Lei non apparteneva a quella città e amarla non era stato facile, perché Roma non era soltanto chiese, monumenti, vicoli e Papa, Roma era anche traffico, sporcizia, povertà, sputacchiere negli uffici pubblici e il cartello Non parlare al conducente fissato accanto a quello che recitava Vietato sputare sul tram che spesso non funzionava, perché gli scioperi erano all’ordine del giorno, e a lei toccava farsi dici chilometri a piedi, ma aveva imparato ad amarla così.
Perché poi l’amore è questo, si diceva: il sentimento per il contenuto e non per un bel contenitore.

Meno uno

In quel periodo, Anna dismise la sua lingua madre da un giorno all’altro così come ci si sfila una vecchia divisa che odora di cattivo. La lingua che aveva tanto amato per la sua chiarezza e nella quale aveva scritto pagine fitte fitte alla luce fioca di una torcia, mentre in casa tutti la credevano addormentata, l’idioma che era stato la prima voce delle sue emozioni, non le ricordava più le poesie di Rilke, ma le provocava soltanto disagio: se da un lato le richiamava alla mente i volti arroganti che abitavano il ghetto dorato, dall’altro faceva di lei e della sua nuova compagna di viaggio due forestiere su quel tram che, al suono del dialetto romanesco, le trasportava in periferia, stipate tra corpi sudati, verdure, pesce e il carbone che si trovava sotto al primo sedile. Sarebbero serviti oltre trent’anni per farla tornare alla lingua da cui tutto aveva avuto inizio.

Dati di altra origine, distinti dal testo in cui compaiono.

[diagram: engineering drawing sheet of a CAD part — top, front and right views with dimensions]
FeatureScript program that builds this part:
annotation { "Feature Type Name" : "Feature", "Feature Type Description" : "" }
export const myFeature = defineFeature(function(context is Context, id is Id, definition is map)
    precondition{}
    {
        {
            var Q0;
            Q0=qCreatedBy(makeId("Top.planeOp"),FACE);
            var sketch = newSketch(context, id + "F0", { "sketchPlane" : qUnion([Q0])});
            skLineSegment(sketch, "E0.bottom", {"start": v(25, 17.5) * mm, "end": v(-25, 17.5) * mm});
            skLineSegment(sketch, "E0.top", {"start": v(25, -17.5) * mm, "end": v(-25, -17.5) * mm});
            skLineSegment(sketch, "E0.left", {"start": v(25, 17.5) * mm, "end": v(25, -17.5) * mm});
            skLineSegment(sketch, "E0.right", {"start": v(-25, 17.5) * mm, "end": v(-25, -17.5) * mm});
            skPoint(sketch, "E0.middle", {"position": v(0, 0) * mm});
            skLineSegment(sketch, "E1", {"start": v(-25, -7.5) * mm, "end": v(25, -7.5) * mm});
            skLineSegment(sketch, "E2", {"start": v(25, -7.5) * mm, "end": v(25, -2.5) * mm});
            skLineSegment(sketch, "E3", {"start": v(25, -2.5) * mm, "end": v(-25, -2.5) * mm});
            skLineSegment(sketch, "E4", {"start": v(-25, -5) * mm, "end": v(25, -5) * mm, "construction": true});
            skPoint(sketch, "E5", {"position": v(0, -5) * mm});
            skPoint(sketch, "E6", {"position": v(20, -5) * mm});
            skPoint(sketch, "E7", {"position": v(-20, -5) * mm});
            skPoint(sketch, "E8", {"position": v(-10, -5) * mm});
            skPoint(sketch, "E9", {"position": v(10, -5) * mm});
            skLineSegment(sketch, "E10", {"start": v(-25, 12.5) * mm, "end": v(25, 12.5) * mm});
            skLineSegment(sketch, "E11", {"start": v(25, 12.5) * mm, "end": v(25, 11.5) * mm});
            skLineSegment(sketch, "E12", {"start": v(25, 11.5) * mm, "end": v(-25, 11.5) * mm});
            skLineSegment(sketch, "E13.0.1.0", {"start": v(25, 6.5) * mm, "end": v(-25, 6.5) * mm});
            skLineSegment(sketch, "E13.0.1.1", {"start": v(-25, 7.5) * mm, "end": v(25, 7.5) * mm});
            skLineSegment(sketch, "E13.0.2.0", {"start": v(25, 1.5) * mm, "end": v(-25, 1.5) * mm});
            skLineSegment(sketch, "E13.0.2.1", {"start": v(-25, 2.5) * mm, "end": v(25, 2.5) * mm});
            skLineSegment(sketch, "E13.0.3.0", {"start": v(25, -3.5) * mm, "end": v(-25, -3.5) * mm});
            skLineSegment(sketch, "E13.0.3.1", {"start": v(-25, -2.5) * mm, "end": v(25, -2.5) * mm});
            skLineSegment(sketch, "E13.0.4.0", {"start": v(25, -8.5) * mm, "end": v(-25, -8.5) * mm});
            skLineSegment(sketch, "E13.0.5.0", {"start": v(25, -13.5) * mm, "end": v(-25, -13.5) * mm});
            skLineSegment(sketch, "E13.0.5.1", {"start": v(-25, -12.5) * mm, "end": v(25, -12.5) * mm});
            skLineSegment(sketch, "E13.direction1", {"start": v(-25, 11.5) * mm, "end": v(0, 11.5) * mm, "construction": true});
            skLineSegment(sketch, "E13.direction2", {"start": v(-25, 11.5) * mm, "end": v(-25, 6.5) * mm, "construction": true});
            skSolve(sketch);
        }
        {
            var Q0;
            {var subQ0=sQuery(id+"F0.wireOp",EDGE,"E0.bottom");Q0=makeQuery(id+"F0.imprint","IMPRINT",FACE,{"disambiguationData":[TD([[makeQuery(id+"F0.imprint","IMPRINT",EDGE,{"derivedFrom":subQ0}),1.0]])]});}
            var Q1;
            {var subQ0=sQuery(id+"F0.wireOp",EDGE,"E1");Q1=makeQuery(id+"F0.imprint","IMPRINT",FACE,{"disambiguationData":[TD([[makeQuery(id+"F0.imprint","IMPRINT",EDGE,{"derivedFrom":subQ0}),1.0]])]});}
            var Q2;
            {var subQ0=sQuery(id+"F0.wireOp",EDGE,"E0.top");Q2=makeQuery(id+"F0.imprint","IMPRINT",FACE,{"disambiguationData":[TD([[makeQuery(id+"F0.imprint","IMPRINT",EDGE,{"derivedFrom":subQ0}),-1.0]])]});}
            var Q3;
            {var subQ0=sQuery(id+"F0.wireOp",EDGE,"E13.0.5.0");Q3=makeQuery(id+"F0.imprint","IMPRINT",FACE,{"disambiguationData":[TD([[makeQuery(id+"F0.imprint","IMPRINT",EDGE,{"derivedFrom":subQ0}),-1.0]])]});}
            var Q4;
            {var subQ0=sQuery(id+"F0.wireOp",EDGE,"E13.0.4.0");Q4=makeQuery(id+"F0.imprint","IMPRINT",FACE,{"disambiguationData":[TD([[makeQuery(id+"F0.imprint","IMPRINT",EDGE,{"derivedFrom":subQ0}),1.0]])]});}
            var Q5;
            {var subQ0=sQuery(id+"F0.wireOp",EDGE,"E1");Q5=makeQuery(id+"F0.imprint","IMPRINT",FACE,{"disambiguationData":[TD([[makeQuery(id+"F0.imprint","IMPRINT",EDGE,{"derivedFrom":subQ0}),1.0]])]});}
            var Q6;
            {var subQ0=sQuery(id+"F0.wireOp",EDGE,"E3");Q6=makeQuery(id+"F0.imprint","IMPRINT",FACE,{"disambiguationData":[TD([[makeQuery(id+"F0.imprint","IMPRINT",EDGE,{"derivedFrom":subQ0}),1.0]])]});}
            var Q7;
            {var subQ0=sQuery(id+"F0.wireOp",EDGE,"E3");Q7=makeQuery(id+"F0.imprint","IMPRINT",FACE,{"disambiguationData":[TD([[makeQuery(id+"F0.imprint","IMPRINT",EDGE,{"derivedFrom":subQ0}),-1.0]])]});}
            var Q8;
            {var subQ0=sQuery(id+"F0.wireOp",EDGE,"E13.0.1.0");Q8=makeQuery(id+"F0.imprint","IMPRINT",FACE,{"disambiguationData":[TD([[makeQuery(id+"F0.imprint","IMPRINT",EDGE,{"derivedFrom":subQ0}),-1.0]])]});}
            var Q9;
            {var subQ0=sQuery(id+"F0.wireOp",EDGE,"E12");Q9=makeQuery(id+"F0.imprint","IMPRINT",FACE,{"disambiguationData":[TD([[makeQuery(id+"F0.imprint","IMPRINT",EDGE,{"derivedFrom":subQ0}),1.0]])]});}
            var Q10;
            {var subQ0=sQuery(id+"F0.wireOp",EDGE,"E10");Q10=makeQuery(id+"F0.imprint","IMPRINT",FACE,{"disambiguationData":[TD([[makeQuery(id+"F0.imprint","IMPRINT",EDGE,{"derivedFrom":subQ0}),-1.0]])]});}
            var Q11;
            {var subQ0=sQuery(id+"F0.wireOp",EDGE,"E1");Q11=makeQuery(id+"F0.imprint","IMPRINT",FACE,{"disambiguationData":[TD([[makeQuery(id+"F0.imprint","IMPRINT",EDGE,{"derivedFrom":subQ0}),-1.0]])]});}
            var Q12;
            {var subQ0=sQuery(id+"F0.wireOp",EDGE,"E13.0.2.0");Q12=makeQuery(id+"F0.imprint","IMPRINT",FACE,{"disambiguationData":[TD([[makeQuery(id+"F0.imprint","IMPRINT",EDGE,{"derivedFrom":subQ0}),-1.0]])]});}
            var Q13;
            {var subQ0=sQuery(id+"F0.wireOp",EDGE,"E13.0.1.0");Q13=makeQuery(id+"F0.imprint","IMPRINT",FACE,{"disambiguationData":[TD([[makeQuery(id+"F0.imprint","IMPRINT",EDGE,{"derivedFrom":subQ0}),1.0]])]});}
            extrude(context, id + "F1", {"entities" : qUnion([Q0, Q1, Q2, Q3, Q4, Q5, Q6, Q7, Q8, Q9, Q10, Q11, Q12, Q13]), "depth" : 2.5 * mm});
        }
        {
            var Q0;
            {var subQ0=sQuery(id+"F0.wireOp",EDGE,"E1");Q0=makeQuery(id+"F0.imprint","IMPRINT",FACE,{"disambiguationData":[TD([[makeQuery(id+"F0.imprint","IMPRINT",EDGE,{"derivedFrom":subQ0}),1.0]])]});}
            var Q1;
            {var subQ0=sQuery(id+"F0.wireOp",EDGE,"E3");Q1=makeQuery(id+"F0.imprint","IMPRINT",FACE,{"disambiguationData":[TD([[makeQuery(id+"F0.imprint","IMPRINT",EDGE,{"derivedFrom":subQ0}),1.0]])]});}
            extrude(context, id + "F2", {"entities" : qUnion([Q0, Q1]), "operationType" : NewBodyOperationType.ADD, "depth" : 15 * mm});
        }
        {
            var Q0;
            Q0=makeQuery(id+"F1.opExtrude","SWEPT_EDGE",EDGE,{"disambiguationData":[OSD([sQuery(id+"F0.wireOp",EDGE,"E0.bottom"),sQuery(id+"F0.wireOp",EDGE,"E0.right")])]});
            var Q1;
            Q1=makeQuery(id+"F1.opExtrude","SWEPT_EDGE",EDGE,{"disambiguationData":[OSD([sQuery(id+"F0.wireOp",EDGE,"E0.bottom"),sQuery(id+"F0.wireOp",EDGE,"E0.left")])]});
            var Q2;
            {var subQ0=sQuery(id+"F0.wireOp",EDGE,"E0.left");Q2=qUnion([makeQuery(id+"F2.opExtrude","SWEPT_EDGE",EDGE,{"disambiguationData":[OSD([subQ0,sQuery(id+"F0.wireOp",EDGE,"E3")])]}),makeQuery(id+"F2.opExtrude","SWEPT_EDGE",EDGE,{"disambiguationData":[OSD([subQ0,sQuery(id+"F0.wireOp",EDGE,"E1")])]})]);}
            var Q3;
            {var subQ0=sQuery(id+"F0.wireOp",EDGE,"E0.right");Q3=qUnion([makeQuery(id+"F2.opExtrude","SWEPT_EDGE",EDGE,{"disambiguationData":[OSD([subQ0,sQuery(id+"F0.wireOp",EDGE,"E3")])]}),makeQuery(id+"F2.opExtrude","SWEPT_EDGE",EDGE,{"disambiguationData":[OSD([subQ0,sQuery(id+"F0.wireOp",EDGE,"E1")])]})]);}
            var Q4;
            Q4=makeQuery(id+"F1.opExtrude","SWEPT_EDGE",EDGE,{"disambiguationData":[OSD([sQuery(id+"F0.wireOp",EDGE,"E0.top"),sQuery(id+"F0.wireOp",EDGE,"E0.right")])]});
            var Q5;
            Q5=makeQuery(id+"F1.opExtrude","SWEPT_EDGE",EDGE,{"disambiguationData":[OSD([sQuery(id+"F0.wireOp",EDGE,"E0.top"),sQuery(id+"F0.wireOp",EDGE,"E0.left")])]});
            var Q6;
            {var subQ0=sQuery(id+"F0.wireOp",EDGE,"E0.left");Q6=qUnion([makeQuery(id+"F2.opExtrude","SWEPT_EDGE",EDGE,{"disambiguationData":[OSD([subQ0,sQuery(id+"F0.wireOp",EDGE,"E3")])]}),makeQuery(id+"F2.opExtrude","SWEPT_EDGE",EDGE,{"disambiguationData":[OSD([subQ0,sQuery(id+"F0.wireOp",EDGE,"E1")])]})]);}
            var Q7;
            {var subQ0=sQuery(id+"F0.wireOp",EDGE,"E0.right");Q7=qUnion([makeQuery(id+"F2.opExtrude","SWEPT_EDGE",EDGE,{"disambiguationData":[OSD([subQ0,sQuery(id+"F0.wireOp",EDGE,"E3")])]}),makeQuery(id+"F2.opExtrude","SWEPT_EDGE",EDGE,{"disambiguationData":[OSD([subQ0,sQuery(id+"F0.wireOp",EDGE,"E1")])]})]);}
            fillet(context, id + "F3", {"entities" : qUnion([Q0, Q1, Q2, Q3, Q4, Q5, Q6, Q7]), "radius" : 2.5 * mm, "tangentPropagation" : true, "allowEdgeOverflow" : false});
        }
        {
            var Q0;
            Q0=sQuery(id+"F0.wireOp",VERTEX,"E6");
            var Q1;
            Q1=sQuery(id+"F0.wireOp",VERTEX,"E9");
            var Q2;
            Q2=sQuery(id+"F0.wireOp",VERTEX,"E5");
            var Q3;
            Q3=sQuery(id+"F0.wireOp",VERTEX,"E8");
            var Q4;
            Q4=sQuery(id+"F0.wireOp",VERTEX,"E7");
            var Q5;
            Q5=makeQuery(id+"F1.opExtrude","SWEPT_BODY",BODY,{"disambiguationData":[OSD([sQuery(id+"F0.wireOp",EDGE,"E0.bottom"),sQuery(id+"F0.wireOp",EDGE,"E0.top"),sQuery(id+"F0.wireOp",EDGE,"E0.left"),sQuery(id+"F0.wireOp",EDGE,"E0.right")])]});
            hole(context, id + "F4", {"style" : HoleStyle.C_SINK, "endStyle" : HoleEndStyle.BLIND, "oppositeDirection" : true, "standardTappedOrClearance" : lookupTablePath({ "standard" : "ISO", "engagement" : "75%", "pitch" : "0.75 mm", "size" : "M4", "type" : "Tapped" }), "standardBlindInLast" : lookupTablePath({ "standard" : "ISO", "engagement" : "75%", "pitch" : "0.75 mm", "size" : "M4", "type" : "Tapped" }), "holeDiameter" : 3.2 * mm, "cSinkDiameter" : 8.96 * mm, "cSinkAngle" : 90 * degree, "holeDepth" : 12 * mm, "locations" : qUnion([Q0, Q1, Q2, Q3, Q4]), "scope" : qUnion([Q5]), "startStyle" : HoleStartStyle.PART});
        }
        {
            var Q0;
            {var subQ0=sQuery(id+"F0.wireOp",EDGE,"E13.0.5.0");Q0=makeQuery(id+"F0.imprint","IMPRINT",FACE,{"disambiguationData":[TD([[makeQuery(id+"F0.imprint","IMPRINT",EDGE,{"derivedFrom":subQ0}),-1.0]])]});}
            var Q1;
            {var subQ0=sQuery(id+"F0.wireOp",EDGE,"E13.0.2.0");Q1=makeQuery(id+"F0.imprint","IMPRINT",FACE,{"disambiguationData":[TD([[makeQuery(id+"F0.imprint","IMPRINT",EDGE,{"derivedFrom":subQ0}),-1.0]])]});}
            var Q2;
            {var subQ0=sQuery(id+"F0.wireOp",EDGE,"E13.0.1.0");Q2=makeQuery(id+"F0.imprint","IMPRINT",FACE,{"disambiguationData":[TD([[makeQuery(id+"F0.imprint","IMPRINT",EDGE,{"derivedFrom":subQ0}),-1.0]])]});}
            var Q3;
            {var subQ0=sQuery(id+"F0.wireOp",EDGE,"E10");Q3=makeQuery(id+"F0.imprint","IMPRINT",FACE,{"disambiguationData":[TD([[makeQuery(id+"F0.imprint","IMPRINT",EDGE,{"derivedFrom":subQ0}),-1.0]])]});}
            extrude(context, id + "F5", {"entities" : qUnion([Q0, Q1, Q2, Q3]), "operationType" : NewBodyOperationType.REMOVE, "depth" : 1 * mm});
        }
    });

Fece però ancora un ultimo tentativo di trovare l’inclusione e anche l’amore tra chi condivideva con lei i banchi di scuola, perché la speranza è sempre l’ultimissima a morire e perché i ripensamenti sono tipici di ogni adolescente che si rispetti. Visto mai, magari aveva sbagliato, magari la convinzione di non essere accettata era soltanto figlia dei fantasmi che svolazzavano nella sua testa.
Così, nel campo estivo, tra le acque trasparenti della Sardegna, le prime ubriacature, la luce dei falò e il ronzio delle zanzare, le capitò di infatuarsi ancora. Si trattava di due fratelli appartenenti a una delle famiglie più ricche ed elitarie dell’istituto, con i quali condivideva i natali, le sigarette fumate di nascosto e null’altro ancora. Non si invaghì di entrambi contemporaneamente; ci fu una sorta di passaggio bilaterale delle consegne quando il maggiore dei due dovette ripartire anzitempo, passaggio al quale lei si adattò senza tante storie, perché la bellezza in quella famiglia era di casa e lei aveva un’intelligenza estetica piuttosto sviluppata. Terminata l’estate però,  dovette constatare che una nazionalità condivisa e qualche sigaretta non sono sufficienti per abbattere le divergenze sociali e che dei dolci baci all’ombra di un pino non costituivano curriculum valido per essere promossa da flirt estivo a frequentazione invernale. Di ritorno a scuola, i suoi amori estivi – entrambi – finsero di non conoscerla e se qualcuno degli altri compagni alludeva a quanto era accaduto, si nascondevano dietro a una risata.
Inutile insistere, decise Anna. Avrebbe dovuto cercare la sua prima volta fuori da un mondo dove evidentemente non possedeva i requisiti perché le venisse riconosciuta la cittadinanza d’onore. Il tempo stringeva. Mancavano solo pochi mesi al suo quindicesimo compleanno, ormai.
Si leccò velocemente le ferite e diresse la sua attenzione verso il mondo numero due (o forse era il tre; con i numeri faceva sempre gran confusione) che abitava.